**TASK GOAL**
Transcribe exactly the lines that fall between the one holding "nose: (76, 82)" and the one holding "left wrist: (99, 172)", inclusive, from the entries below.

**SOURCE DATA**
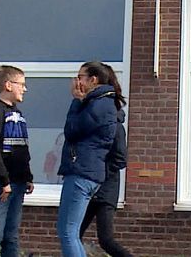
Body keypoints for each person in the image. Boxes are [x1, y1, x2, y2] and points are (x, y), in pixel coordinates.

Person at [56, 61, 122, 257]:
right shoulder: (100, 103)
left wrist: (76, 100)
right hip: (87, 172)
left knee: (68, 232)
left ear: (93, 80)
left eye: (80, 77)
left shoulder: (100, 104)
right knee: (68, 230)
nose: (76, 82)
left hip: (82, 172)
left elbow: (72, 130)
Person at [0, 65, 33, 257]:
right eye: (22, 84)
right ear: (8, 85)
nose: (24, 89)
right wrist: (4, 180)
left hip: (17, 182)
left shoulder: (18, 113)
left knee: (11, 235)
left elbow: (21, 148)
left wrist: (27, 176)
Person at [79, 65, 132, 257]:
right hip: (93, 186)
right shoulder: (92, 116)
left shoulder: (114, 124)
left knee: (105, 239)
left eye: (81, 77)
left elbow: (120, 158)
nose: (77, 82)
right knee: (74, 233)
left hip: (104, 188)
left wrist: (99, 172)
---
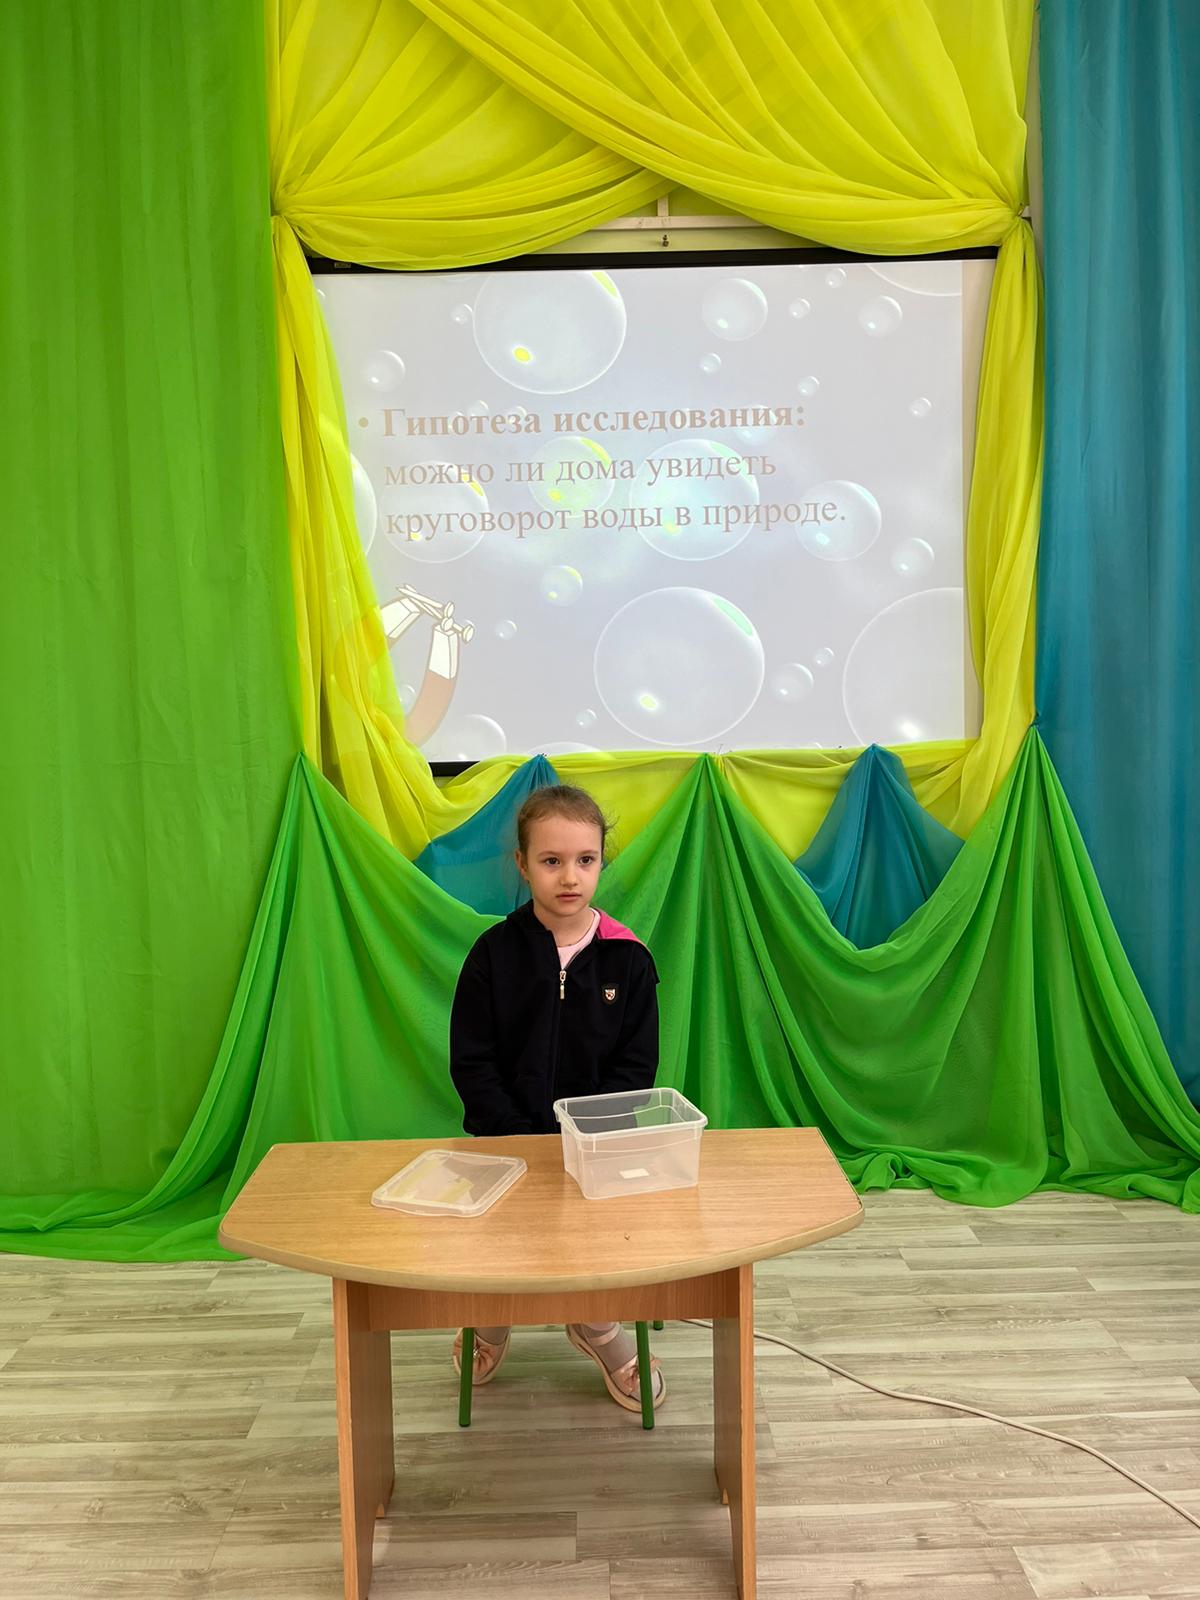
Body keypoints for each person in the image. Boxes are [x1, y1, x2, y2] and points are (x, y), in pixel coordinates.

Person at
---
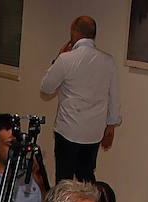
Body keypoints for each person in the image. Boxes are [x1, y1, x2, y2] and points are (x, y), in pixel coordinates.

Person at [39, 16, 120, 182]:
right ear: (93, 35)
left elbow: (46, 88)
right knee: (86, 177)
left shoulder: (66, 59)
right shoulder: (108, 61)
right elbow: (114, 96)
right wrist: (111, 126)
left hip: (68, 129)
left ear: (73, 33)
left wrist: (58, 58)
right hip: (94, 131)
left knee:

**RESPONSE**
nose: (76, 82)
left hip: (82, 172)
left elbow: (72, 130)
Person at [0, 65, 33, 257]:
right eye: (22, 84)
right ear: (8, 85)
nose: (24, 89)
right wrist: (4, 180)
left hip: (17, 182)
left shoulder: (18, 113)
left knee: (11, 235)
left elbow: (21, 148)
left wrist: (27, 176)
Person at [79, 65, 132, 257]:
right hip: (93, 186)
right shoulder: (92, 116)
left shoulder: (114, 124)
left knee: (105, 239)
left eye: (81, 77)
left elbow: (120, 158)
nose: (77, 82)
right knee: (74, 233)
left hip: (104, 188)
left wrist: (99, 172)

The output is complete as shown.